*Aim of the exercise:* Report every line from the following entries that contains the string "buttons".

(Beginning of Data excerpts)

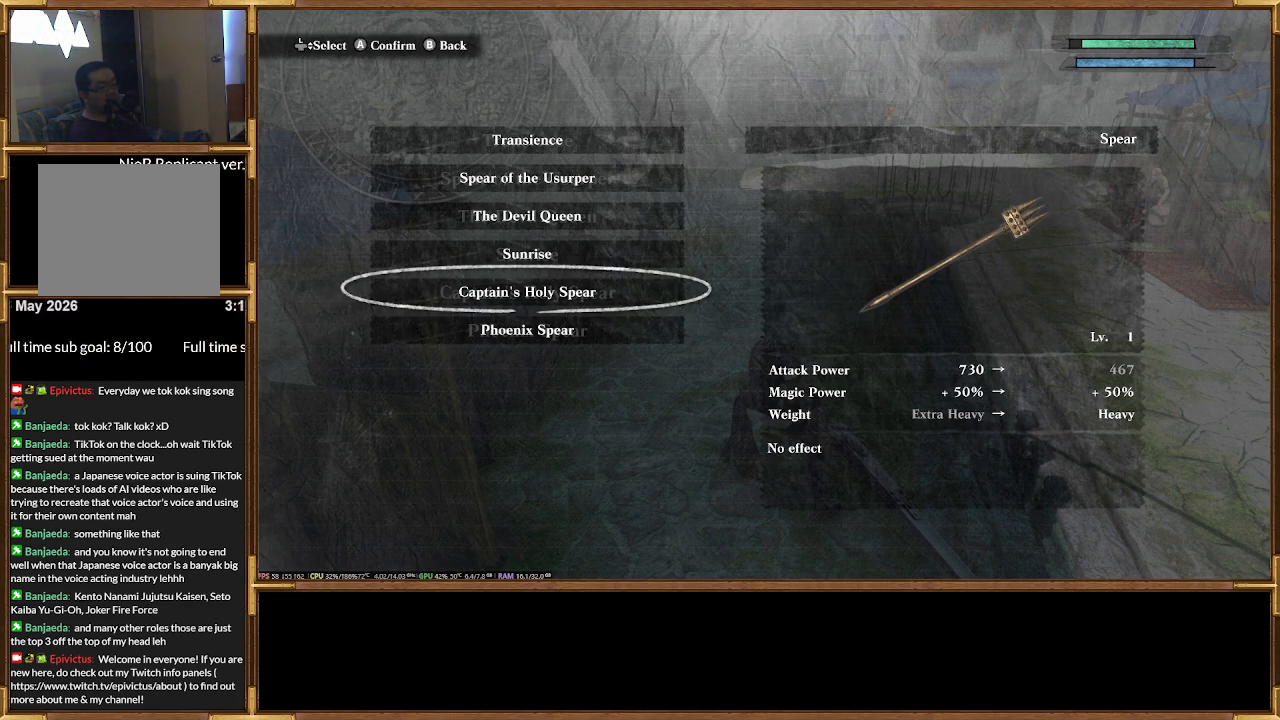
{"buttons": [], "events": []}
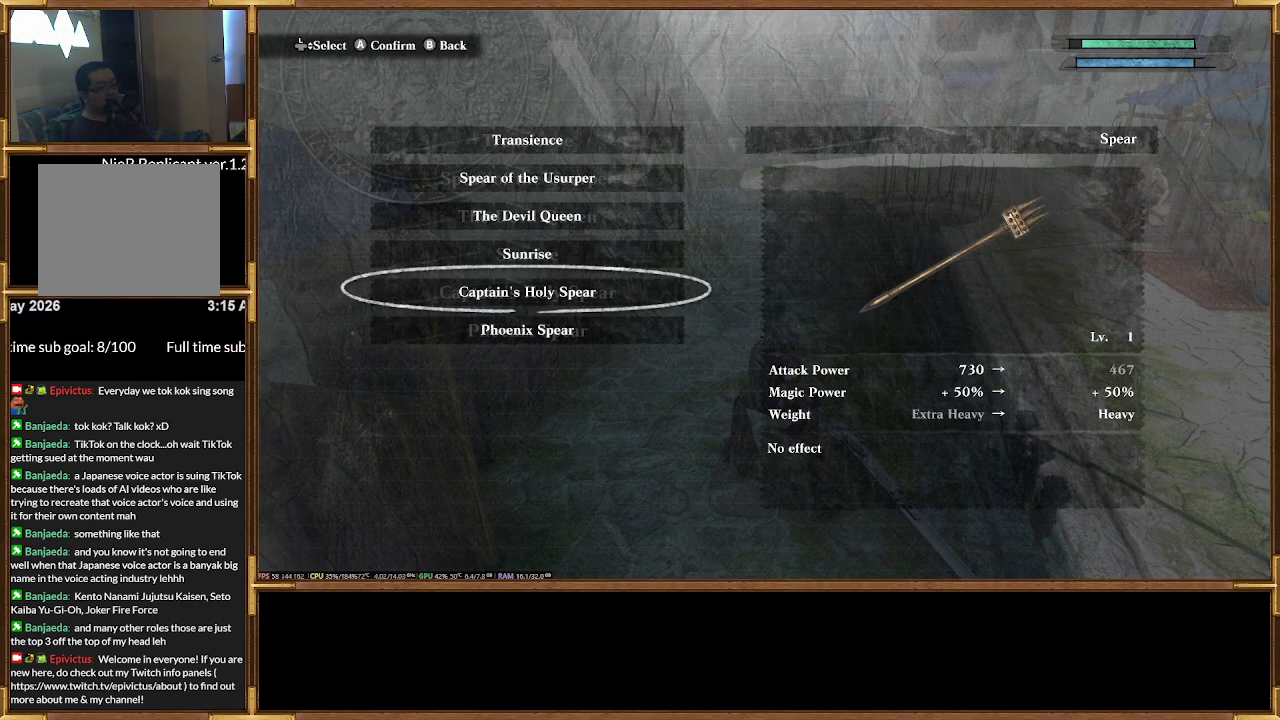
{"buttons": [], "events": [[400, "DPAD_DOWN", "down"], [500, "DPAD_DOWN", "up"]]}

(End of Data excerpts)
(Beginning of Data excerpts)

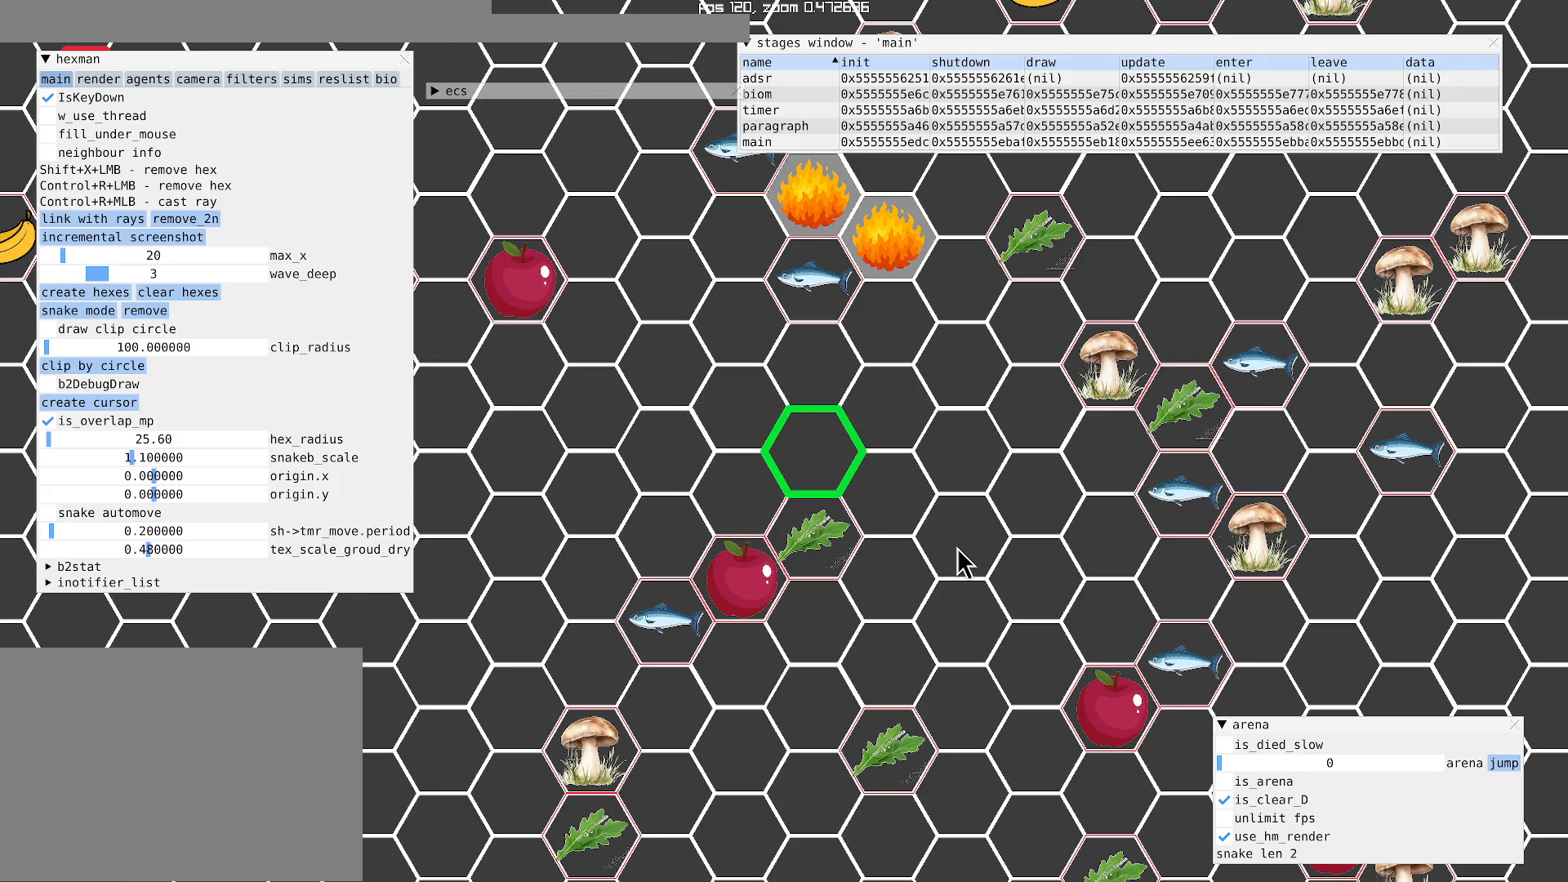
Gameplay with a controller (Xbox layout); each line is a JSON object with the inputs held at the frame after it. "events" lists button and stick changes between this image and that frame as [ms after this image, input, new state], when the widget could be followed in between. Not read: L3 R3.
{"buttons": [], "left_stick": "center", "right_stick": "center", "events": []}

(End of Data excerpts)

*Answer box:*
{"buttons": [], "events": []}
{"buttons": [], "events": [[400, "DPAD_DOWN", "down"], [500, "DPAD_DOWN", "up"]]}
{"buttons": [], "left_stick": "center", "right_stick": "center", "events": []}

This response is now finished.